#### SUPPLIED RECORDS
——

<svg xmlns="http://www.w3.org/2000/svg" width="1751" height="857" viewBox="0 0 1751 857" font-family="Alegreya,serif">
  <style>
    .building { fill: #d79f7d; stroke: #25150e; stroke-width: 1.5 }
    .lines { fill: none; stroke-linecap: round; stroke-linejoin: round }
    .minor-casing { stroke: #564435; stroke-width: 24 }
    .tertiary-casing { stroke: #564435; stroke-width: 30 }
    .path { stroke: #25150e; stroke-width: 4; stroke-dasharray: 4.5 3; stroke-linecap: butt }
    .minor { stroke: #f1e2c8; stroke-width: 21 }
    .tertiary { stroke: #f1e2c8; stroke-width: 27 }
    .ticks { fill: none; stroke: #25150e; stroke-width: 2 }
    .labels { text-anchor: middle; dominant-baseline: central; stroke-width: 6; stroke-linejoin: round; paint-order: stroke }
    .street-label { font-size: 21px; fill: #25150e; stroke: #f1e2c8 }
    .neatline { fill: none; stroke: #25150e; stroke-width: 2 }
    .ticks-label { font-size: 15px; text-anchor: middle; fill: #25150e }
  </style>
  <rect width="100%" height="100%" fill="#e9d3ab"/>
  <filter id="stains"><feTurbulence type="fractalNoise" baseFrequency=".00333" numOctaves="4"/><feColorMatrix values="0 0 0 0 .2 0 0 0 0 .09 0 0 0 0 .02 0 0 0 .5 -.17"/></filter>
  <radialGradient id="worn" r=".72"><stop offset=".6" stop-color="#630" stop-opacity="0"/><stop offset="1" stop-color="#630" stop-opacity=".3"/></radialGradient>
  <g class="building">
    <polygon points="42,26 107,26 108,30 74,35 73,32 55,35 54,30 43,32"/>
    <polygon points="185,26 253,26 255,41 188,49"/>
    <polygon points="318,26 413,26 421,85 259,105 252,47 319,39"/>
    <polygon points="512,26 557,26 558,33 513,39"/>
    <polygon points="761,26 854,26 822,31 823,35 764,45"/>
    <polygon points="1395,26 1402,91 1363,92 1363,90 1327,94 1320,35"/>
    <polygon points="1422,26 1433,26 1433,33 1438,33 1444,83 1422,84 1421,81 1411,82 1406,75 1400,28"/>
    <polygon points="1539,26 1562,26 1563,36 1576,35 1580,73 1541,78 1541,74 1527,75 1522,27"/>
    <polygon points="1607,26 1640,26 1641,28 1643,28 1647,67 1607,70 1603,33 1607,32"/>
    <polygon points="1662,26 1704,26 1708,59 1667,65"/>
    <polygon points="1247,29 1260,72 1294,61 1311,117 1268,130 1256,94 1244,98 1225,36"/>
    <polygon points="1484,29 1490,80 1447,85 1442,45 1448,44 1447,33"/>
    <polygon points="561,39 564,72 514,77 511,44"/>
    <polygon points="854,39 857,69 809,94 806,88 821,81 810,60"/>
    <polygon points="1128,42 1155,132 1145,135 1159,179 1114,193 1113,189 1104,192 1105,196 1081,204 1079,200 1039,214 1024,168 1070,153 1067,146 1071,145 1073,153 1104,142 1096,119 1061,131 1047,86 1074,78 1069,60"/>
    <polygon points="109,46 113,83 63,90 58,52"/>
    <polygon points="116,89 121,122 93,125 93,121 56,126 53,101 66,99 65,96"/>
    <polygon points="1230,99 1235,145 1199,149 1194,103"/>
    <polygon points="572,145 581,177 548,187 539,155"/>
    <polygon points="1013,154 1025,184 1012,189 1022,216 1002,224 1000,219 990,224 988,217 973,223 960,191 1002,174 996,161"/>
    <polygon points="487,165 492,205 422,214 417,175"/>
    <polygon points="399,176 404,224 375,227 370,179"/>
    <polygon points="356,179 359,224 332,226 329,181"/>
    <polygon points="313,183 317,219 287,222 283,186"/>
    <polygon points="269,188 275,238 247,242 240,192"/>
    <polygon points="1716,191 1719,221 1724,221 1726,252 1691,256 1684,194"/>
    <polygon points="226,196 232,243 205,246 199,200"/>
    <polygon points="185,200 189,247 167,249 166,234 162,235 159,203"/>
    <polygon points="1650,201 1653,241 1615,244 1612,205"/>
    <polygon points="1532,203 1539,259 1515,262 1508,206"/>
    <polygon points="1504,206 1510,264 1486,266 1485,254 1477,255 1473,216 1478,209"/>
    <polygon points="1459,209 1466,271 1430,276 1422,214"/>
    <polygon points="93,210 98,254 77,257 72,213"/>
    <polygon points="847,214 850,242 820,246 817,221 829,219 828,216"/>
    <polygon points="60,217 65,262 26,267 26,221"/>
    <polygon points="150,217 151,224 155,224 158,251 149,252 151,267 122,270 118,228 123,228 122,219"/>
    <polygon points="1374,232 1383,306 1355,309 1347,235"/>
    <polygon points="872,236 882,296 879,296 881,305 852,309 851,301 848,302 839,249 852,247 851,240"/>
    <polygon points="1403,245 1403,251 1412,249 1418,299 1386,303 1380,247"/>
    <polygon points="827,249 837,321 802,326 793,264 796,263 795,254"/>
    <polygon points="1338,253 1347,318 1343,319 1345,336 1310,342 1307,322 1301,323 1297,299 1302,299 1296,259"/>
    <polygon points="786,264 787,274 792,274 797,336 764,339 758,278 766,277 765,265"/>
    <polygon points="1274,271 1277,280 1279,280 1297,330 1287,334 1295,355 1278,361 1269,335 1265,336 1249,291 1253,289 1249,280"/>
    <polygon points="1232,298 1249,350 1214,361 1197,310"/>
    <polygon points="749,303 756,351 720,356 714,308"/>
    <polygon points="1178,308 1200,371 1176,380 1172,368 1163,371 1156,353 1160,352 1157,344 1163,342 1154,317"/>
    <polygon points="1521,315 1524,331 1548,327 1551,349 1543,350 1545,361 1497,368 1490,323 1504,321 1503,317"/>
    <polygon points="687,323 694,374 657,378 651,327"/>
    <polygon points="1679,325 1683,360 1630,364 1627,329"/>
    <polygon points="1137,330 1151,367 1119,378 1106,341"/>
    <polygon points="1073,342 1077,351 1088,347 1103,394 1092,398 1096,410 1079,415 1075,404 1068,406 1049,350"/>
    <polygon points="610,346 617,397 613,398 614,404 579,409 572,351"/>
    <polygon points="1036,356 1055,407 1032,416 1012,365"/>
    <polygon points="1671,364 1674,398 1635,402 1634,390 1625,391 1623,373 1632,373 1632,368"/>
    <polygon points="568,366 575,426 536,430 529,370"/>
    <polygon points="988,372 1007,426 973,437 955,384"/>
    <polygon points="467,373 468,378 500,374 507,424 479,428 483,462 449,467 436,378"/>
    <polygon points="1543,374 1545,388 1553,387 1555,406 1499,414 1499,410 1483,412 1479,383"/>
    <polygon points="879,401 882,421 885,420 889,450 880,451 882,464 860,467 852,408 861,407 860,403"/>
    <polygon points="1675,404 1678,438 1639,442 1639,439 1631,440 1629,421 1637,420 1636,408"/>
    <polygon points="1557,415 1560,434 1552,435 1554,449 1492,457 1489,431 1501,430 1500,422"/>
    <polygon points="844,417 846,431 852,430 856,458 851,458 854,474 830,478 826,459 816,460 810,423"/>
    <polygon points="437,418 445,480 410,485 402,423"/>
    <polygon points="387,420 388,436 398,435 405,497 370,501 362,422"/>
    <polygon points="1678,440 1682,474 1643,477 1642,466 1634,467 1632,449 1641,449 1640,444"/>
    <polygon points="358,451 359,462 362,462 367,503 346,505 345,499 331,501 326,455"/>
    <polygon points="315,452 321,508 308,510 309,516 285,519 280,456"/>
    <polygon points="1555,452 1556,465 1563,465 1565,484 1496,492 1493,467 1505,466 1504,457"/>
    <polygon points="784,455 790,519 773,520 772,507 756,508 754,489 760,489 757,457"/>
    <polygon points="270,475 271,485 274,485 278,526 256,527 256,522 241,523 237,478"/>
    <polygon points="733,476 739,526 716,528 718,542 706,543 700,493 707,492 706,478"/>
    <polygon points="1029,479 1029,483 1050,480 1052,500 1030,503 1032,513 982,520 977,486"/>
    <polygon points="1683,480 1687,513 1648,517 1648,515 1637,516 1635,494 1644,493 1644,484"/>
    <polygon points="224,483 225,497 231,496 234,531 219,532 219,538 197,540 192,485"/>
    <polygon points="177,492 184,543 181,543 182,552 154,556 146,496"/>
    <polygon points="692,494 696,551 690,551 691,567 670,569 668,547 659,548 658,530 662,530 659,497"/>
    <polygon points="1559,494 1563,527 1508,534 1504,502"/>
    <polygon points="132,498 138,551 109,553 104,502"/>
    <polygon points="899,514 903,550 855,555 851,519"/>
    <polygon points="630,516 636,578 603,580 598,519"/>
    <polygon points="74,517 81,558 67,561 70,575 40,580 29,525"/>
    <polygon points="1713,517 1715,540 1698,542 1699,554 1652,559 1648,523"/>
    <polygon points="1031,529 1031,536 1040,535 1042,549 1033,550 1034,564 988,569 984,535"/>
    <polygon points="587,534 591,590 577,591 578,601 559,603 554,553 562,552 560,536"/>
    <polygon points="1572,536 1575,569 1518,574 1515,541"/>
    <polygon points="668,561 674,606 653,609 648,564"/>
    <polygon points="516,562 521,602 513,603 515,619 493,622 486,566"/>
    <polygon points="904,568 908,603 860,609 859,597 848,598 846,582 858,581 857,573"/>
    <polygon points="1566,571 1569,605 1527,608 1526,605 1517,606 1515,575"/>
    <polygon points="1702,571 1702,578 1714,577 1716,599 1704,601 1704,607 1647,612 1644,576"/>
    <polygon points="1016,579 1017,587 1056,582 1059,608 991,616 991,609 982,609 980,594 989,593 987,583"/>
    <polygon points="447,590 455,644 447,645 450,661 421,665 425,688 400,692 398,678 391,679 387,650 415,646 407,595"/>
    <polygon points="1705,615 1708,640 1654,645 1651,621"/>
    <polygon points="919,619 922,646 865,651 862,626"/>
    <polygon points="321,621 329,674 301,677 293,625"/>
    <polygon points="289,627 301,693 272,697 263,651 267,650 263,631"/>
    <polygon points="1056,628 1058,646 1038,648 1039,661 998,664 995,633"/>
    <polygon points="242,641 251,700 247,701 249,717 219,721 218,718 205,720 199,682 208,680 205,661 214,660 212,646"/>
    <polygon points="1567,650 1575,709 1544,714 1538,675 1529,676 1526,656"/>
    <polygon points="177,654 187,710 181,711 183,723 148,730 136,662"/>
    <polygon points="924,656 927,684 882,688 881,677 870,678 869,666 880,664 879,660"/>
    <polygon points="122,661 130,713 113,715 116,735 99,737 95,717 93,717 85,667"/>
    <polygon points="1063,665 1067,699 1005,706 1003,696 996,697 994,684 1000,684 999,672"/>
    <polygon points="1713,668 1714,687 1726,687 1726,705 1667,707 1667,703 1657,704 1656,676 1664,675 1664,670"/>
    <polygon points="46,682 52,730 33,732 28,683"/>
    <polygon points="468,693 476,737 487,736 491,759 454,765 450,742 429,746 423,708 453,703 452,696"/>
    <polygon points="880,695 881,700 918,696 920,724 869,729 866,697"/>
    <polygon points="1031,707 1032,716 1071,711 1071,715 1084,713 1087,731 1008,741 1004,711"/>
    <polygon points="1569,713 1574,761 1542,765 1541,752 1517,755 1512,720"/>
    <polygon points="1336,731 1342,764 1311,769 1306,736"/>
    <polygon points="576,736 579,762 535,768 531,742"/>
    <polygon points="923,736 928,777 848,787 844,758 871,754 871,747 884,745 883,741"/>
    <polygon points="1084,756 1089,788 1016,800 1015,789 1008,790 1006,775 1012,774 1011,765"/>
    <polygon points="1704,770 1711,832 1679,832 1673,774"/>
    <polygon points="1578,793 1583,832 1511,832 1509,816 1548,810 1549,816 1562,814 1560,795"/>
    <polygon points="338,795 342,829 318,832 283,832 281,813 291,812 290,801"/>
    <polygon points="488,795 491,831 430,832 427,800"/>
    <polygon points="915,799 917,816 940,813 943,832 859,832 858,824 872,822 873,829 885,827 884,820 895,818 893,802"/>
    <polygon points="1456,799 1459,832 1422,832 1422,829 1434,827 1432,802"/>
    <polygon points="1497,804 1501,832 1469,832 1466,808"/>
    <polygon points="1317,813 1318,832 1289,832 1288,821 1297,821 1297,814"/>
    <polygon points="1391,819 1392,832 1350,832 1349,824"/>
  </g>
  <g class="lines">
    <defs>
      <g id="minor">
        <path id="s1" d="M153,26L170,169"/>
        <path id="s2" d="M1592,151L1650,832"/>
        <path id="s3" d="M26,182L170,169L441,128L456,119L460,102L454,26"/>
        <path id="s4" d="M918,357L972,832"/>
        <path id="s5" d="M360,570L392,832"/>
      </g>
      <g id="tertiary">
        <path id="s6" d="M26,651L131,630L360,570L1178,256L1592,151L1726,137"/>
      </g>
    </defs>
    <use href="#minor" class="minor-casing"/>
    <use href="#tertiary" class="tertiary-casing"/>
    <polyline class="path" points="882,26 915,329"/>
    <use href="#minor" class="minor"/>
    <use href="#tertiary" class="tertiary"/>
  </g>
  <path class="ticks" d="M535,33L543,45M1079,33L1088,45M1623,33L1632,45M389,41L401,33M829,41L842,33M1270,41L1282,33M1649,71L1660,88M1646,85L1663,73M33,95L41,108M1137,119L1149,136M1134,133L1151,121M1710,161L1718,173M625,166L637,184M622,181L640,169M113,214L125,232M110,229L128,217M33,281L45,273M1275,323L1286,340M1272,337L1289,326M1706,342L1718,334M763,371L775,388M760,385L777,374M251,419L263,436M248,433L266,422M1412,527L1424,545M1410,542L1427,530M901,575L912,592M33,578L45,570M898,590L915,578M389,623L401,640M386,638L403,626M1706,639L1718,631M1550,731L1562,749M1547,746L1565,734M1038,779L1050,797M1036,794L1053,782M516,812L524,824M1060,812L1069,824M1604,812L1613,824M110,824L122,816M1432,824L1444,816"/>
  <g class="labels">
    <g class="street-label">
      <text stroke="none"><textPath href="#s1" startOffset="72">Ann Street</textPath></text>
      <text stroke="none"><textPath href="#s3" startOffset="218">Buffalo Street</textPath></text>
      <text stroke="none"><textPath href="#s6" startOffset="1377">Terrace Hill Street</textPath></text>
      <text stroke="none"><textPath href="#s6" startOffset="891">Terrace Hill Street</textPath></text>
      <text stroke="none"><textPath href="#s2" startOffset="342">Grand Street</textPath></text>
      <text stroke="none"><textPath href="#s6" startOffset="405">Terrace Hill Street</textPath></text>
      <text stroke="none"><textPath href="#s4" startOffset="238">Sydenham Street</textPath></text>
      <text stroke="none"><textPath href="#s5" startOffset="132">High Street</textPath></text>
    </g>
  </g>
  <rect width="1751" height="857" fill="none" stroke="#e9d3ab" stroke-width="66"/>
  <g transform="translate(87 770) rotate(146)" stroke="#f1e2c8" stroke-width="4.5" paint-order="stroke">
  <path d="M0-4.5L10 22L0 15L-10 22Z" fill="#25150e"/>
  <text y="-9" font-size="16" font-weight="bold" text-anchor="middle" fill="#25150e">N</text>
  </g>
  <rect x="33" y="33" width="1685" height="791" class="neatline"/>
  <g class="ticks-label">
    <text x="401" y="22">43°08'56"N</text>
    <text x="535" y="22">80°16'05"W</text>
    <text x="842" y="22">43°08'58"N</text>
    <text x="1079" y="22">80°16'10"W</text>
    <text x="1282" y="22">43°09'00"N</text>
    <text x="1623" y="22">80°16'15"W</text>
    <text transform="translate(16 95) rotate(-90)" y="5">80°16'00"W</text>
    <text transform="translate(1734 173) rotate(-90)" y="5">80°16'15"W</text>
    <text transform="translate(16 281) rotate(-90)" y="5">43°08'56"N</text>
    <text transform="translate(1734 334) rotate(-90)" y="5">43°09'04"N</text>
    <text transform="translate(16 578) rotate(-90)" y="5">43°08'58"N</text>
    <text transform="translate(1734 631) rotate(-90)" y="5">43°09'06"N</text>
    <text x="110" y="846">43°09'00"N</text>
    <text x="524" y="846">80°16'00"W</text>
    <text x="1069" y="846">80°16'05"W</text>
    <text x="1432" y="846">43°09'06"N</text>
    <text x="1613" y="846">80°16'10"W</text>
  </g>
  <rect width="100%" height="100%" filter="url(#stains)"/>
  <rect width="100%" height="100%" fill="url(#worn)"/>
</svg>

——

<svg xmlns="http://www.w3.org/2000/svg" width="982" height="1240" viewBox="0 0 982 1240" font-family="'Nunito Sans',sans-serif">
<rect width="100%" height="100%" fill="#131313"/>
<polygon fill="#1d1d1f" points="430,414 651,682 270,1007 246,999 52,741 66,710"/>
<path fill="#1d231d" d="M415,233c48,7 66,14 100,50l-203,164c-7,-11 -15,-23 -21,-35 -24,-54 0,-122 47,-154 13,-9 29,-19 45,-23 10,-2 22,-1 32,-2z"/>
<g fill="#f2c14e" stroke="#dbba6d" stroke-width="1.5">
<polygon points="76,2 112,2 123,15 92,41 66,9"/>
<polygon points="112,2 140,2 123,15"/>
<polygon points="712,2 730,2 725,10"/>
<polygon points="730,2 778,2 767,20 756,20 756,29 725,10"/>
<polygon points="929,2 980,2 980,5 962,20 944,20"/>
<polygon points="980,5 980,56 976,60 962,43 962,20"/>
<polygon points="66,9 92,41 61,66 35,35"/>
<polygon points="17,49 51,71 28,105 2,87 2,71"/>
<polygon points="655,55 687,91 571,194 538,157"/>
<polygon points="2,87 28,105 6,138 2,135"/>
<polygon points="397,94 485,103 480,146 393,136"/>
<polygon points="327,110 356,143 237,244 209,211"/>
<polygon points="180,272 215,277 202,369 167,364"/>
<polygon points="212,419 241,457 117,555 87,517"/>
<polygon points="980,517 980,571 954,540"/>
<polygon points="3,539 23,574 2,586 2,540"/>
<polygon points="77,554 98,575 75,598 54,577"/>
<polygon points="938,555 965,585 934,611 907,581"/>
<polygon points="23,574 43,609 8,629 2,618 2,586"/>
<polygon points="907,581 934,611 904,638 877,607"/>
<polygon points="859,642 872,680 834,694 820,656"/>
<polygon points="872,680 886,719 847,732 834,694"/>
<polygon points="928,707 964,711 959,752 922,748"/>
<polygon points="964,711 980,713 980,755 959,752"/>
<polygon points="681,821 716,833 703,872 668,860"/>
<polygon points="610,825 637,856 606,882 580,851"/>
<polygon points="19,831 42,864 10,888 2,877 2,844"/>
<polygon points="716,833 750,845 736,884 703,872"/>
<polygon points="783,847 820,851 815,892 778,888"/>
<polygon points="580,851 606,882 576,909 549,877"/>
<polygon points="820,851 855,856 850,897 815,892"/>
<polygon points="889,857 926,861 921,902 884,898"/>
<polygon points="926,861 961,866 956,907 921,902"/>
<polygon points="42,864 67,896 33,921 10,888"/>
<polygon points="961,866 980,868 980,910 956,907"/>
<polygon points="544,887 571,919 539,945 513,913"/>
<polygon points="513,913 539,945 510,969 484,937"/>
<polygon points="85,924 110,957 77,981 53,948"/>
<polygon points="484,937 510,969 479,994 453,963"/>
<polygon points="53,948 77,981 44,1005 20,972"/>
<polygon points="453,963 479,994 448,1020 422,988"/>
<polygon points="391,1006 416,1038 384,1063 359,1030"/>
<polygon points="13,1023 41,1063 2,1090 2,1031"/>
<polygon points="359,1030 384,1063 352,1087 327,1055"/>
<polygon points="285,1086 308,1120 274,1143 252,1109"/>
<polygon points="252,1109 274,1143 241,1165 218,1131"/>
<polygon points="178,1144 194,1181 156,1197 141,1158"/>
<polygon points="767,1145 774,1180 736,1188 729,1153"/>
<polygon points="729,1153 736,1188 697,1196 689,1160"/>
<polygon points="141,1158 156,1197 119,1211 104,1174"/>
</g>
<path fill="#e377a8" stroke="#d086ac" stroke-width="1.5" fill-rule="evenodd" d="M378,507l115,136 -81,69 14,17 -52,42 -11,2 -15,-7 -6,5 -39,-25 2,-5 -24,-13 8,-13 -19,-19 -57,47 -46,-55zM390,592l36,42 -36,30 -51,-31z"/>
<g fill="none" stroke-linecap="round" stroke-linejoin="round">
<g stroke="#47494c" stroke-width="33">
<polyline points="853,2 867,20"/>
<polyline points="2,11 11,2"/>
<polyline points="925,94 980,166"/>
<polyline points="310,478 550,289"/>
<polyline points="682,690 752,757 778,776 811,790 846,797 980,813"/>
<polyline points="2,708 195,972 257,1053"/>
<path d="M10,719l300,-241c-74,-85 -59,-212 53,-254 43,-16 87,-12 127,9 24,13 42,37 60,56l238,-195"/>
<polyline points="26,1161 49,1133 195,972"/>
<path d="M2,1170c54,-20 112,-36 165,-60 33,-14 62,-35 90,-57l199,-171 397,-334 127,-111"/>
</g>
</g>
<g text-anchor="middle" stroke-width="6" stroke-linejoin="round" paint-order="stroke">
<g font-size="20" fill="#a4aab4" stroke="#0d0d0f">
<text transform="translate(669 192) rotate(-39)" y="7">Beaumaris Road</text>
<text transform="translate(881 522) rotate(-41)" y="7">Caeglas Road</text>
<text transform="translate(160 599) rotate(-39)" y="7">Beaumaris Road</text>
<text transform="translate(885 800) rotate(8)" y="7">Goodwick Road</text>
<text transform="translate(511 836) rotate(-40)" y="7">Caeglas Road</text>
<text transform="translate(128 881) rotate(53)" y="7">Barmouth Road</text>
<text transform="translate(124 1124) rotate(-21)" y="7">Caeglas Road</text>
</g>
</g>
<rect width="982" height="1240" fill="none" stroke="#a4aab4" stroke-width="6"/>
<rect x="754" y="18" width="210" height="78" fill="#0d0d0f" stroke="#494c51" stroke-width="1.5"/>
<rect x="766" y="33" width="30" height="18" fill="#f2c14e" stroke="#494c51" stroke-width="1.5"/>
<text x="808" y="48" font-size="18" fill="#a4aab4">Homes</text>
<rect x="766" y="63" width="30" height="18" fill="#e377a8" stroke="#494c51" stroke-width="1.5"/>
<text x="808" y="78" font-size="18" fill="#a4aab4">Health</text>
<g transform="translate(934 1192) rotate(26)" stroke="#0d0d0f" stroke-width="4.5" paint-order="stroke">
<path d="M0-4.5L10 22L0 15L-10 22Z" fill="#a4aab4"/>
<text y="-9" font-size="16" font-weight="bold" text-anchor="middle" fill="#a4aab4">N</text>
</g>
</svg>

——

#### GOAL OF THE EXERCISE
Pick out and copy the lines of the material that include the word "bold".

#### RESULT OF THE TASK
  <text y="-9" font-size="16" font-weight="bold" text-anchor="middle" fill="#25150e">N</text>
<text y="-9" font-size="16" font-weight="bold" text-anchor="middle" fill="#a4aab4">N</text>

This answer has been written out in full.